The law has no severability clause, which theoretically means that Judge Hudson has to put the hammer down on the whole law if he finds the mandate unconstitutional. But, in practice, it isn’t so simple. There’s a precedent problem:
[Hudson] has shown skepticism about the mandate, but that issue is relatively straightforward compared to the severability question … and the legal precedents are less auspicious. In fact, the Supreme Court recently invalidated an important part of the Sarbanes-Oxley accounting law, which contains no severability clause, while leaving the rest of its provisions in place.
What has all this got to do with Michael Vick? Well, it was Judge Hudson who sentenced Vick to a couple of years in the federal penitentiary for his involvement in dog-fighting. This suggests that Hudson is no shrinking violet.

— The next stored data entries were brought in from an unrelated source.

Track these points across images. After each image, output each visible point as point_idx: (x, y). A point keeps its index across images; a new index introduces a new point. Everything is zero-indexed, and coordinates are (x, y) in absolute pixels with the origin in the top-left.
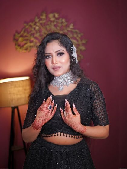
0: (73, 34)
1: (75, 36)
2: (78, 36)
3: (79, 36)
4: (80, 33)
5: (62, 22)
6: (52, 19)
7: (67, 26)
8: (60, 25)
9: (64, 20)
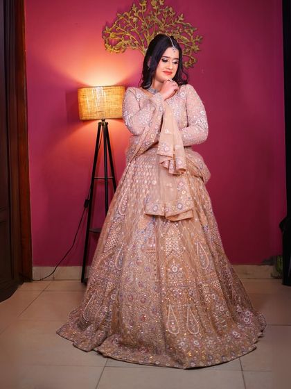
0: (184, 29)
1: (186, 31)
2: (189, 31)
3: (192, 31)
4: (192, 28)
5: (169, 12)
6: (155, 8)
7: (176, 17)
8: (166, 16)
9: (171, 9)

And, make no mistake, it will take some cojones just to toss out the mandate. If he strikes down the entire law, he will become Emmanuel Goldstein. The lefties will be all over him. In fact, the “news” media are already setting up the meme:
No judge has ruled the law unconstitutional. Many observers think Hudson will be the first. That prediction is built partly on Hudson’s roots in Republican politics. He was elected Arlington’s commonwealth attorney as a Republican, briefly ran against U.S. Rep. James P. Moran (D-Va.) in 1991 and has received all of his appointments - as U.S. attorney, as a Fairfax County Circuit Court judge in 1998 and to the federal bench in 2002 - from Republicans.
You will note that the word “Republican” was used THREE times in this one brief passage, which comes from a Washington Post article that also repeats the idiotic nutroots demand that Hudson should recuse himself from the ObamaCare case:
Some have called on Hudson to recuse himself from the case because he owns stock in a campaign-consulting company that has done work for the Republican National Committee and other conservative groups.
So, Judge Hudson will face a firestorm of recriminations if he does the right thing. But this is a guy whose nickname, when he was a prosecutor, was “Hang ‘Em High Henry.” So, he may be just the man for this dirty but necessary job.